Life Time, along with Simon Property Group, is in preliminary discussions with Edina city leaders about the apartment tower proposal. Last week, Edina’s community development director said he had not received an official project submission. The project could have an uphill battle, looking at the road for other proposals for dense residential developments in recent years.
In 2017, the City Council rejected the $250 million Estelle condo towers — with one building 26 stories and the other 22 — that Ryan Cos. wanted to build across France Avenue from Southdale Center. Another apartment project, designed by DJR Architecture, farther south on France was approved in late 2018 after four years of debate and only after the project was scaled back from original proposals.
Life Time’s plan for the Herberger’s site calls for an apartment tower with about 300 apartments — and also a Kowalski’s Market and the Edina library — to open in 2022, pending city approvals. The library would move from Xerxes Avenue.
Life Time is working with Simon Property on at least 20 deals across the country that are in various stages of development, Akradi said.
He’s not shy sharing his vision of the future of malls or their anchor stores.
“I don’t know what the psychology was 30 to 40 years ago with malls enclosed like casinos, but let the light in,” he said. “And invest money in Southdale Macy’s. That mall has the best demographic in the entire state of Minnesota. You can have a top flagship store in that location.”
In the past year or so, the company has unveiled its side brands: Life Time Work, the first of which opened last year in Pennsylvania; Life Time Living developments, with several slated to open next year in Coral Gables, Fla., near Miami and outside Las Vegas; Life Time Sport, which debuted last year at the Vikings’ former practice area in Winter Park in Eden Prairie.
The next step as Akradi works to flex the power of the Life Time brand is hotels.
“The only thing that is missing … is a ‘Stay,’ starting a few hotels where they are right next door to a big, big resortlike club like [Southdale] and we just basically build grandiose lobbies, beautiful rooms and all of the other amenities you need in a hotel,” Akradi said.
Akradi said he would limit the growth of Life Time Stays to perhaps two or so locations in the next three years, including plans to build a Life Time Stay in connection with its Life Time Work and health club in Dallas’ midtown area, to be finished in 2022.
Outside of Life Time’s plans for Southdale, the company is also making changes at its own home base in Chanhassen, where about 1,300 employees work in five corporate buildings.

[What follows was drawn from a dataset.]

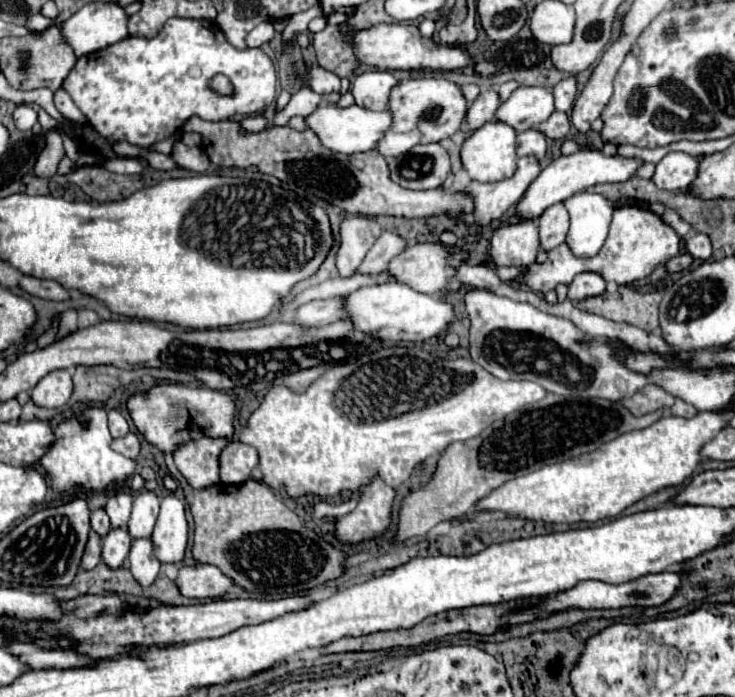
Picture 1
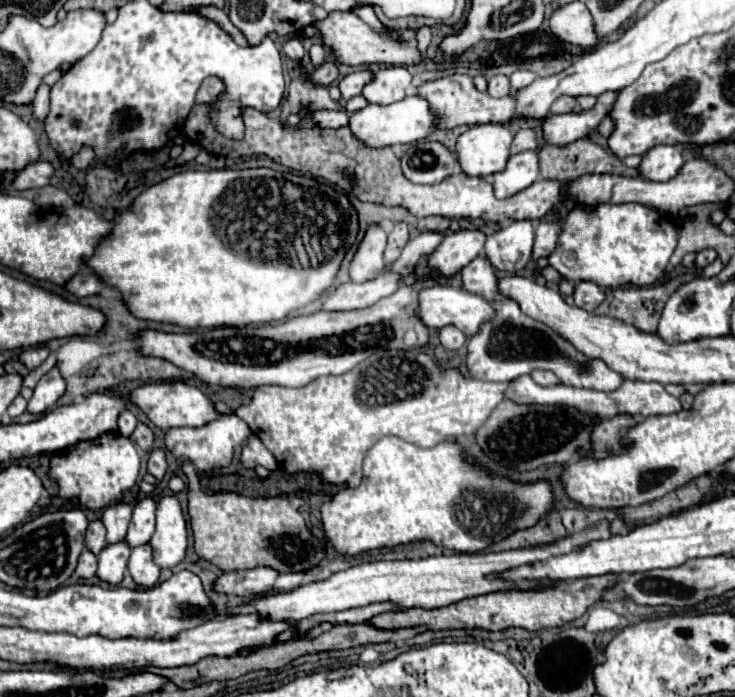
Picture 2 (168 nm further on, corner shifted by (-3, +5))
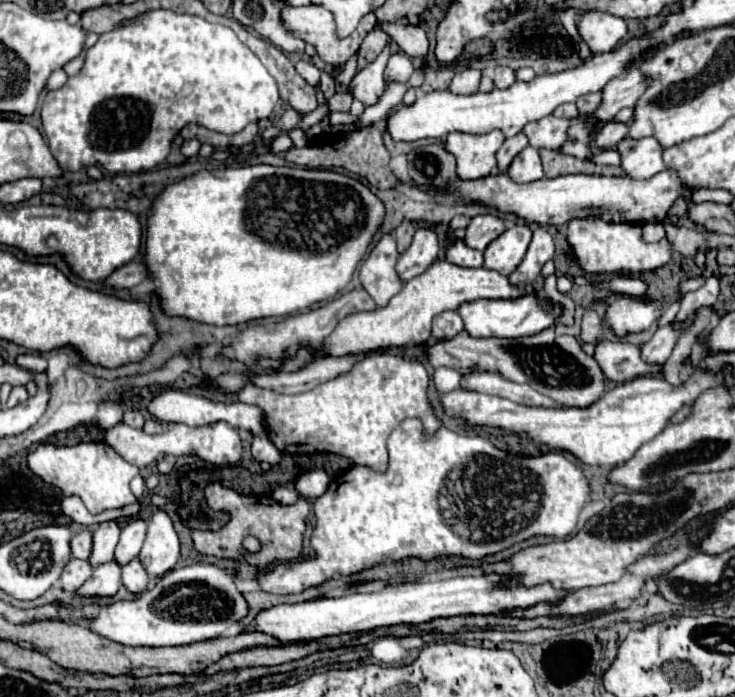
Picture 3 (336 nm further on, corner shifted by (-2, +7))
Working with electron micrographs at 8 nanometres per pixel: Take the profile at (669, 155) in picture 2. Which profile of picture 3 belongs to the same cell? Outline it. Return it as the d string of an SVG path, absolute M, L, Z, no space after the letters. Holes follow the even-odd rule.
M625 137L617 145L617 151L621 155L621 167L629 177L649 179L667 169L663 161L663 147L655 141L655 137L645 137L639 141Z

Life Time is putting the finishing touches on a newly built 70,000-square-foot second corporate building that cost $26 million to $30 million. Life Time will move about 300 of its employees to the new building in January. The building is across the parking lot from its main 100,000-square-foot headquarters, where employees need to share space.
“We are just totally crammed in here,” said Julie Yager, senior vice president of architecture and design at Life Time. “It’s good because the company is doing so well, but it’s really hard on the team.”
The new office offers modern workplace designs similar to those in Life Time Work’s co-working offices. Akradi was convinced of the appeal of the modern updates when he toured the first Life Time Work facility in Ardmore, Pa., Yager said.
“When our first Life Time Work opened, I remember walking through that with Bahram and he turned to me and said. ‘We need to do this in Corp. 2 when we build it,’ ” Yager said.
To Akradi, Life Time employees have been the life blood of his organization’s success. “I come to work in the morning, I run into my people when I go to any of my clubs,” he said. “I’m energized. I’m excited. I’m happy. I get satisfaction out of this experience and I think it’s true for a lot of our people. It’s a great place to be.”